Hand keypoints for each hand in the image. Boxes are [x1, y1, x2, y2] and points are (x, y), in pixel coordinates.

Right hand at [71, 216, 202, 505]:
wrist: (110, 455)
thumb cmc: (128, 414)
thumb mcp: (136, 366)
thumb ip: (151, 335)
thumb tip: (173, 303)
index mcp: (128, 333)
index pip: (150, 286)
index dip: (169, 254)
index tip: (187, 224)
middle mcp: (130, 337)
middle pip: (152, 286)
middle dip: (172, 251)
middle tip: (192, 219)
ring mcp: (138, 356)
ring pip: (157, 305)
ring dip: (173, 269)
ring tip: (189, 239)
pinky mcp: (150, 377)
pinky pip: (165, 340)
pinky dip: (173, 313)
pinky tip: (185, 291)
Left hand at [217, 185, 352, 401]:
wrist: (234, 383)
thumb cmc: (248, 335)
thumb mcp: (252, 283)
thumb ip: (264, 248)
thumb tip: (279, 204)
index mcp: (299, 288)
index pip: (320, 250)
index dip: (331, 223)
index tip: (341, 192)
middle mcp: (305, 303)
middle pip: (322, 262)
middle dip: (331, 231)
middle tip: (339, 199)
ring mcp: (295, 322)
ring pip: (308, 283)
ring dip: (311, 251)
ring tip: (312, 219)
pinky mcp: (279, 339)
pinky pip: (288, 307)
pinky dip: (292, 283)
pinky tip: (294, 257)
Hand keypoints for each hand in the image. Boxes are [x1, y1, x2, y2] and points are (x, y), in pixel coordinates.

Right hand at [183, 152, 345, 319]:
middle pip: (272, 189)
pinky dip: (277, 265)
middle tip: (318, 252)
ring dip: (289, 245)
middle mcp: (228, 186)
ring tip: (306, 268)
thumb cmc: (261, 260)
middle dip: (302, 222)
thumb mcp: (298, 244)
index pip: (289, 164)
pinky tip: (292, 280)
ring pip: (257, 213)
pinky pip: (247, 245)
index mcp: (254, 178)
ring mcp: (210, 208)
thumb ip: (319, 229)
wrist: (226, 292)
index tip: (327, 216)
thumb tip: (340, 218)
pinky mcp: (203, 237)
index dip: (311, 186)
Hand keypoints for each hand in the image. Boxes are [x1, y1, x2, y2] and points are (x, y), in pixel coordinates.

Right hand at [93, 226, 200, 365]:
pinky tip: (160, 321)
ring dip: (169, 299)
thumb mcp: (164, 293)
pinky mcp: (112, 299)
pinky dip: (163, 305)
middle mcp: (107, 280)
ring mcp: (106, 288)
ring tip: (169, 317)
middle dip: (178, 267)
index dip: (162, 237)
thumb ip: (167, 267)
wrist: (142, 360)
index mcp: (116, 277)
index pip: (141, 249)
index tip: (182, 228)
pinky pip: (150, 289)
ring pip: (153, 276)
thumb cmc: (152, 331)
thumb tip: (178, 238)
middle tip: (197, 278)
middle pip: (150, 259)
===
→ ACTIVITY:
Copy out only the lines of the records above from the one with "middle tip: (339, 199)" through the one with "pinky dip: (277, 265)", exactly as they stand, both included.

→ WRITTEN SOLUTION:
middle tip: (339, 199)
ring mcp: (295, 322)
ring pip: (308, 283)
ring dip: (311, 251)
ring tip: (312, 219)
pinky mcp: (279, 339)
pinky pip: (288, 307)
pinky dip: (292, 283)
pinky tip: (294, 257)
Hand keypoints for each hand in the image. Boxes are [x1, y1, x2, y2] and points are (x, y), in pixel coordinates.

Right hand at [183, 152, 345, 319]:
middle pip: (272, 189)
pinky dip: (277, 265)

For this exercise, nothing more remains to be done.